To cover for the potential miss of a synchronous CRC or precursor lesion and to detect newly developing metachronous lesions in time, surveillance guidelines have been developed. Different schedules exist in the literature, and because randomized studies are lacking, the optimal interval after the first diagnosis of CRC is not well known. Retrospective data have shown a relatively high incidence of metachronous CRCs in the first 3 years after diagnosis, but as just discussed, this could be partly due to the quality of the colonoscopy at the time of diagnosis. However, to understand the cause of metachronous CRC it is important to be informed about the surveillance interval being used. In most studies, again because of the retrospective nature of the studies, it is difficult to ascertain the exact surveillance schedule. Besides these guidelines, adherence to colonoscopy surveillance advice varies depending on patient factors (eg, burden of colonoscopy, fear of the result), medical factors (eg, age or comorbidity of the patient), and logistic factors (eg, no organized recall system).

The cause of a metachronous CRC can also lie in the biology of the tumor. Although the conventional adenoma–carcinoma pathway has an estimated polyp dwell time of 10 to 15 years, microsatellite instable cancers (an estimated 15% of all CRCs) are estimated to develop in only 3 to 5 years. Besides, uncertainty exists about the progression time of a sessile serrated polyp becoming invasive. Thus, metachronous cancers can indeed be newly developed and fast-growing tumors. To elucidate the role of biology in metachronous CRCs, studies on molecular profiling of these lesions are of utmost importance. Besides, information is lacking on the specific patient and tumor characteristics at the time of the primary CRC diagnosis that are associated with an increased risk for the development of a metachronous CRC.
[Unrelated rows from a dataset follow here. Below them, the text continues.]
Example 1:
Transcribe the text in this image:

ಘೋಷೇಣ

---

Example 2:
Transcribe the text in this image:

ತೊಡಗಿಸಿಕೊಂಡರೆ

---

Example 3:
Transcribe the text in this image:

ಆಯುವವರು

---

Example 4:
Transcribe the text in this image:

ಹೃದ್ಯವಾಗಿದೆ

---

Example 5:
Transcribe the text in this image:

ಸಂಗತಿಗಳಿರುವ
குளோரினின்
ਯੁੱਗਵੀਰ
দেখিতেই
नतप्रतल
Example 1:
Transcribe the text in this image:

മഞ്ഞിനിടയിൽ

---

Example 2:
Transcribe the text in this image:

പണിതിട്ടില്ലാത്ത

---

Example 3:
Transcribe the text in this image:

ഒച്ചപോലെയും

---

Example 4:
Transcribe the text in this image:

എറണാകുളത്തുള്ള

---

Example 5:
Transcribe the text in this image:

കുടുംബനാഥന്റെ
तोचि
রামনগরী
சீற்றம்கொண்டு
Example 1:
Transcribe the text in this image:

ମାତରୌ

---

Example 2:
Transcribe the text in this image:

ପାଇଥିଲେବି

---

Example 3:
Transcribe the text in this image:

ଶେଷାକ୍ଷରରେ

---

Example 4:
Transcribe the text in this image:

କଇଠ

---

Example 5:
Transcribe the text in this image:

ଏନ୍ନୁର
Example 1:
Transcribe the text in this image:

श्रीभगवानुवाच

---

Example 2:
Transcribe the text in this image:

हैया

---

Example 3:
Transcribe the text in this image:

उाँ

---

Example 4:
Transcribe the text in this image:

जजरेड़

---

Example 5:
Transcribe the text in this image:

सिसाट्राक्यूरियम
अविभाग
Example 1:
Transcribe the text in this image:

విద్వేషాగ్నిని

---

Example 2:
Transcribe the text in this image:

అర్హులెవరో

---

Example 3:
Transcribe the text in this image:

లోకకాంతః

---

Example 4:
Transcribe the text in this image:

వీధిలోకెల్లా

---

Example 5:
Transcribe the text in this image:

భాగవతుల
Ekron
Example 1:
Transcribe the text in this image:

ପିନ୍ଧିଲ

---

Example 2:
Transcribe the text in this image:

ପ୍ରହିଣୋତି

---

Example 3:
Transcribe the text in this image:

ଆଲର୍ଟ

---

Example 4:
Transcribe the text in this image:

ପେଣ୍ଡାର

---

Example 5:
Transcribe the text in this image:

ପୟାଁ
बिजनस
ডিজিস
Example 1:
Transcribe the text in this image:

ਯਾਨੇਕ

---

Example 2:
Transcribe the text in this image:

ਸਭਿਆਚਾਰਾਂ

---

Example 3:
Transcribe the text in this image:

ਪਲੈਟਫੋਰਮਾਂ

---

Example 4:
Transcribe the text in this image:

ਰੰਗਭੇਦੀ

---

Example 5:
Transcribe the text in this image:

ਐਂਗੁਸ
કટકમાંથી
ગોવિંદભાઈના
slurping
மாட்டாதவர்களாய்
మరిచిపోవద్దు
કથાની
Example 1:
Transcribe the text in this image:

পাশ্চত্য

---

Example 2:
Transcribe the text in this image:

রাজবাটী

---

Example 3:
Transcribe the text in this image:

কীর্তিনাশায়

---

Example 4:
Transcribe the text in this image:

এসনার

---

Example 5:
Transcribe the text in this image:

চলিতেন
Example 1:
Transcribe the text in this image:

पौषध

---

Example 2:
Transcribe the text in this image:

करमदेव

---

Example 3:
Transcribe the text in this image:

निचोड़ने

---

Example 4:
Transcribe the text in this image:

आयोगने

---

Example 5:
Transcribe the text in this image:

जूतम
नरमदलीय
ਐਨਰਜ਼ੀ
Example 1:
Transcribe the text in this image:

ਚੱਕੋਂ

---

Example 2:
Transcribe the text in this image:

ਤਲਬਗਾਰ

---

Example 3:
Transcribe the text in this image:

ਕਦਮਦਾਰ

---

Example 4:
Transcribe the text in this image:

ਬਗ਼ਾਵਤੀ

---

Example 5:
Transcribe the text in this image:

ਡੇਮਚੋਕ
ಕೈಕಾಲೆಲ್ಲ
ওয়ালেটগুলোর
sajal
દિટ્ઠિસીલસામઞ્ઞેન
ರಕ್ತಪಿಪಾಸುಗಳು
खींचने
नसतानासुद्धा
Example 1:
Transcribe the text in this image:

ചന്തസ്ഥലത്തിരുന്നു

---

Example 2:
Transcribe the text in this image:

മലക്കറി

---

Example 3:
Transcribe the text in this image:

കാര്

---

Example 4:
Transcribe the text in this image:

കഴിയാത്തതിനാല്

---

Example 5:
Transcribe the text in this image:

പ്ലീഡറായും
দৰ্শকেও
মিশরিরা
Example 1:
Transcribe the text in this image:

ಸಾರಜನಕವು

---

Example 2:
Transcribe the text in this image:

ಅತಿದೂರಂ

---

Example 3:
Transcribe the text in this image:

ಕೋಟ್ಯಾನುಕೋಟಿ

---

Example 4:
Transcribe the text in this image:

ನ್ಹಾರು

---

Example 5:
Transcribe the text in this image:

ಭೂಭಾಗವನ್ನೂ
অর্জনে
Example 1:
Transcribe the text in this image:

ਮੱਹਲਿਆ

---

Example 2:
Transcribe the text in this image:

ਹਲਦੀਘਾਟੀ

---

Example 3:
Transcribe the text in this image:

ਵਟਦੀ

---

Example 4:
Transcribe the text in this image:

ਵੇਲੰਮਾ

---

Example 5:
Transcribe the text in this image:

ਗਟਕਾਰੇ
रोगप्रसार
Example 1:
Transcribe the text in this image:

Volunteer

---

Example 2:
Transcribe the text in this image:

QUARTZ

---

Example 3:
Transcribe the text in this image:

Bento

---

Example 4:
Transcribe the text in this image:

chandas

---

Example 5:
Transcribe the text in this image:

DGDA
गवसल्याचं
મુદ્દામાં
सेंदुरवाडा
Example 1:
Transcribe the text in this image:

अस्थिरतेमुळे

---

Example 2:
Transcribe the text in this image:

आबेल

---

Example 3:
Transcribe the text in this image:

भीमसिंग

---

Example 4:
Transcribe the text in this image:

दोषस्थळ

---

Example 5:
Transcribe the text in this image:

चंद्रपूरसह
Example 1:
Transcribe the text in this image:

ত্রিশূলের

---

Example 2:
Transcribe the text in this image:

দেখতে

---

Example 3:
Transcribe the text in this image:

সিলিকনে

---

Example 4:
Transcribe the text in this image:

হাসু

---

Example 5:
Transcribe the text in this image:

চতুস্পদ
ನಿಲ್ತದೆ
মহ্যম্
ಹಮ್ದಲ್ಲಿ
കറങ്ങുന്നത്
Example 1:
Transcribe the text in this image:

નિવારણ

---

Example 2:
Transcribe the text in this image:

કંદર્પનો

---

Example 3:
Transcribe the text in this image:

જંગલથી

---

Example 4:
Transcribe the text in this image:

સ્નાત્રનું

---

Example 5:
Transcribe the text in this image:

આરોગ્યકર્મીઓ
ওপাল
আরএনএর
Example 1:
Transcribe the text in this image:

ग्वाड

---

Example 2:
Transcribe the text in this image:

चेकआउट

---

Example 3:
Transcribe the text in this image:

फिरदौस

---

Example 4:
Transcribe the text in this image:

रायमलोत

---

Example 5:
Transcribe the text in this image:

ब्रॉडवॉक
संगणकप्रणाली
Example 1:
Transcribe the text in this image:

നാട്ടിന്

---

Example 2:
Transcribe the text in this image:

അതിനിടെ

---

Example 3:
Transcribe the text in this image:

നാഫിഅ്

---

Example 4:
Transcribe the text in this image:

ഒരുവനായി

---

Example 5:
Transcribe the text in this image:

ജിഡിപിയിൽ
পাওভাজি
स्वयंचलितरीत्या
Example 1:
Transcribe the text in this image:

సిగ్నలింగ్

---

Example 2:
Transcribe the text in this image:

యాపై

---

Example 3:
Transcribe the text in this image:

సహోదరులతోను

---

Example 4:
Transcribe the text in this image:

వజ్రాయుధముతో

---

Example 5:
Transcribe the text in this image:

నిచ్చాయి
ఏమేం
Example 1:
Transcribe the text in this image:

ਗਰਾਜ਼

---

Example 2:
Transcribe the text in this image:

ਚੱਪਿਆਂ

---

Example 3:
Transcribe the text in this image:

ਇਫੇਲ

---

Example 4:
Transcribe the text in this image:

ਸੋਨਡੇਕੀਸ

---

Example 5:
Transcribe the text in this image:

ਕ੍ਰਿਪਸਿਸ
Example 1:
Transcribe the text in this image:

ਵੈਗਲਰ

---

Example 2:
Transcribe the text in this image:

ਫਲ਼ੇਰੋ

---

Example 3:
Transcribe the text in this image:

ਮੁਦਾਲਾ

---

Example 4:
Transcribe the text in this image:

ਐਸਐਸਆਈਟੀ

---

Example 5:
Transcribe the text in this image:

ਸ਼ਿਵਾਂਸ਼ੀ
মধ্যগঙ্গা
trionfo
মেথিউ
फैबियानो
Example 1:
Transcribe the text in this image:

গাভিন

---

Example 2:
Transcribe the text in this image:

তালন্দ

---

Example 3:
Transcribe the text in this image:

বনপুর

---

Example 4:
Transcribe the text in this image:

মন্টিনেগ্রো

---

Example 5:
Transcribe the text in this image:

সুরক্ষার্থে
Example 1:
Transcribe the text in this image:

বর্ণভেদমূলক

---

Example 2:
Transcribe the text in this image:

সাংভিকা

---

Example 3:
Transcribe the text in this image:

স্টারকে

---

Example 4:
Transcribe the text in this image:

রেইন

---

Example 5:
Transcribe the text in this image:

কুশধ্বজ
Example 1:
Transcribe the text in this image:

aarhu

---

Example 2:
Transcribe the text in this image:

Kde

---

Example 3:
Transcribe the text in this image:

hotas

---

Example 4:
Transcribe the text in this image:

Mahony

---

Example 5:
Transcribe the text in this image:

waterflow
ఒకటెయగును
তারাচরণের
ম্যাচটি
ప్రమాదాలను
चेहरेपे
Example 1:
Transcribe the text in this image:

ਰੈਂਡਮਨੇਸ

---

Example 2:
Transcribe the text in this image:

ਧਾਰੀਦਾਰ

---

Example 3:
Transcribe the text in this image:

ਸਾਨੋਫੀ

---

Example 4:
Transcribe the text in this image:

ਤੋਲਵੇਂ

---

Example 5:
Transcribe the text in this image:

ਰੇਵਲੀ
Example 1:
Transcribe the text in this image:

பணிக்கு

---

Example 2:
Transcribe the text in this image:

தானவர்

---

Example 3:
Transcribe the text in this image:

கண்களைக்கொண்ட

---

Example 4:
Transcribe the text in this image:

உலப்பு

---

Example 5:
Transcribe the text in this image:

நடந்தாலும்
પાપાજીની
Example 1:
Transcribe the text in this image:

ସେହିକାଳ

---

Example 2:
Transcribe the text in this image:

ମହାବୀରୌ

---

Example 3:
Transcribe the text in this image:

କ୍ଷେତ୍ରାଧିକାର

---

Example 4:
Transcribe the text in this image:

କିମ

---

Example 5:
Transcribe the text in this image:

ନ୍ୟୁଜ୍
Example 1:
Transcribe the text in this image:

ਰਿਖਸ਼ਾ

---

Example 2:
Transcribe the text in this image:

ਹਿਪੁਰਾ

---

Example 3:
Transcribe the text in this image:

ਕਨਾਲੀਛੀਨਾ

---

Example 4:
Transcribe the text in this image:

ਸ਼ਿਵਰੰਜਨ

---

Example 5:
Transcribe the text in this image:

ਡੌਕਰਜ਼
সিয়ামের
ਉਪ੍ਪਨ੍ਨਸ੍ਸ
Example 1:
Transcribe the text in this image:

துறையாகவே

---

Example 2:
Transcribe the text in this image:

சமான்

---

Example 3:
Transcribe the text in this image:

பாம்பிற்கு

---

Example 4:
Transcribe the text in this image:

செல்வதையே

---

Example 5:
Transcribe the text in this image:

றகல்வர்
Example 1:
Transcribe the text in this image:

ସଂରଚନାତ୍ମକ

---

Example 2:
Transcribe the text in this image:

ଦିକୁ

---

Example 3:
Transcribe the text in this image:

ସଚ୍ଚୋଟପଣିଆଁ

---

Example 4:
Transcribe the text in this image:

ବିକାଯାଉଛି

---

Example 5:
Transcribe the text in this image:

To truly disentangle the cause of metachronous CRCs and ultimately reduce their incidence, we need large prospective cohorts of patients undergoing high-quality colonoscopy, with standardized data on the patients and on the quality of the procedures, standardized surveillance intervals, and coupling with a regional or national cancer registry. This would facilitate the determination of safe and tailor-made surveillance intervals, based on true risk stratification, ideally not aiming to detect all small and irrelevant lesions but only those lesions at a high risk for their eventual development into CRCs.